(What Did I Just Watch is a regular feature in every issue where we review movies that astound and confound us.)
I don’t think your punks need help from the outside to kill themselves.
And so a weird quote nestles inside the weirder film Liquid Sky (1982) made at the beginning of the weirdest decade which, in a stranger than fiction twist culminated in New York’s club kid murder. The movie is a semi-cautionary tale of androgynous models and performers who dance, take drugs, have sex, and then are killed by an alien living inside a craft the size of a dinner plate.
I’d love to have been at the pitch meeting. Co-writer and lead actress (and actor if you count her dual role as Jimmy, “the most beautiful boy in the world”) turns to co-writer and director Slava Tsukerman.
“Let’s make a movie with a continuous and relentless soundtrack made on one of those irritating kid’s pianos.” Slava nods, and jots down some notes. “Let’s fill it with stilted and random dialogue which we’ll say is cool and avant garde, and hire a bunch of actors who sound like the auto-cue is stuck.”
Slava interjects. “It needs some scenes at The Club where everyone looks like they’re having a seizure, no?” Anne agrees. “And the hippie professor gets to die first because, you know, it’s the 80s now and peace and love is just stupid or whatever.”

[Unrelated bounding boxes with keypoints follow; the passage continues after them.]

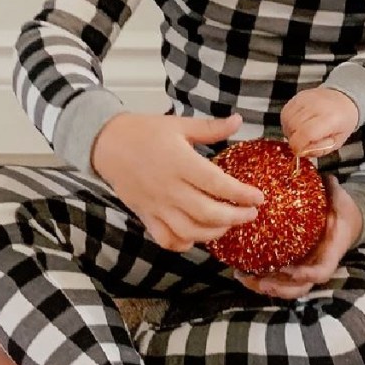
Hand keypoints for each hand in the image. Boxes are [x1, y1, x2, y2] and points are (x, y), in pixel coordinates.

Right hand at [91, 112, 264, 251]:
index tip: (259, 197)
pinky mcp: (146, 215)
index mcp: (180, 163)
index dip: (241, 194)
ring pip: (190, 231)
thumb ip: (211, 128)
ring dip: (215, 232)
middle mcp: (169, 188)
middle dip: (235, 217)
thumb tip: (238, 121)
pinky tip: (198, 236)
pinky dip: (184, 243)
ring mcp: (156, 205)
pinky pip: (166, 239)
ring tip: (230, 224)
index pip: (217, 184)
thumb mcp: (179, 125)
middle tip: (252, 214)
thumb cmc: (145, 132)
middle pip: (207, 213)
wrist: (106, 144)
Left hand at [236, 174, 362, 298]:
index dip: (304, 275)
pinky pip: (277, 278)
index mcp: (331, 253)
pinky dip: (259, 279)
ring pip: (285, 288)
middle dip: (278, 288)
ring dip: (263, 286)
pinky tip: (240, 270)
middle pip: (298, 288)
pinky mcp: (293, 266)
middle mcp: (316, 265)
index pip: (320, 272)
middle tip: (257, 280)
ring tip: (241, 275)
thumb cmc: (342, 210)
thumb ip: (333, 190)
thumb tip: (324, 175)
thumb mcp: (341, 200)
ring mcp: (304, 268)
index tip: (287, 269)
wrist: (345, 222)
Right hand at [281, 88, 358, 156]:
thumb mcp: (337, 142)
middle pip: (294, 127)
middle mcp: (317, 106)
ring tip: (301, 133)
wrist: (344, 100)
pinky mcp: (298, 96)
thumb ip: (320, 150)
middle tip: (303, 142)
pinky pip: (285, 113)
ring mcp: (306, 99)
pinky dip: (288, 122)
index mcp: (331, 118)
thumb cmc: (342, 121)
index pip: (307, 133)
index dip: (299, 146)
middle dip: (295, 139)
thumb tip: (303, 151)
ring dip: (290, 131)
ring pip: (287, 120)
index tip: (300, 151)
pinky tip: (297, 125)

And so it continues. A helpful Teutonic scientist – from West Berlin, he wanted to make that perfectly clear, people, because we’re in the middle of a Cold War – has a theory. Aliens who look like bad Amiga graphics, are addicted to the chemical that the human brain produces when high or, get this, in the middle of an orgasm. They like eat it or something.
So a whole bunch of New York nihilists and narcissists who look like extras in a Steve Strange video are dropping dead all over the city post-coitus and then evaporating. Anne Carlisle’s anti-heroine Margaret, who spends the entire movie being assaulted, believes it’s the power of her, ahem, Lady Garden. The alien dinner plate on her roof glows from time to time. The soundtrack yelps and whines on. Lots of people take lots of drugs.
Where do these aliens come from? Why is the spacecraft so small? Why can no one act? It’s a shiny conundrum inside a glossy riddle in a slick enigma. Or, to give it its technical name – The Eighties.
In the real world of New York’s clubland, party monster Michael Alig dominated underground culture at venues like the Limelight with all-night raves and drug-fuelled excesses. No costume was too bizarre, no drug too powerful, no sexual preference too weird. A legion of club kids went on to greater things: RuPaul, James St James, Keoki, Chloe Sevigny, Lisa Edelstein. Alig brained his drug dealer with a hammer, injected him with Drano, and kept the chopped up body parts in a box for a month – much like our movie heroes with the hippie professor. They left with the dinner plate aliens. Alig did 17 years at Rikers Island and other penitential facilities.
Inexplicably the film has such a massive cult following and high marks on the likes of Rotten Tomatoes and elsewhere that Tsukerman announced plans in 2014 for a sequel (coincidentally the same year that Michael Alig was released from prison). Liquid Sky won no less than five separate grand jury prizes at international movie festivals.
Clearly then, pretty much everyone was on drugs in the Eighties – and the tiny aliens on the roof just couldn’t cope with the workload and left them all alone to film and film again. Yay!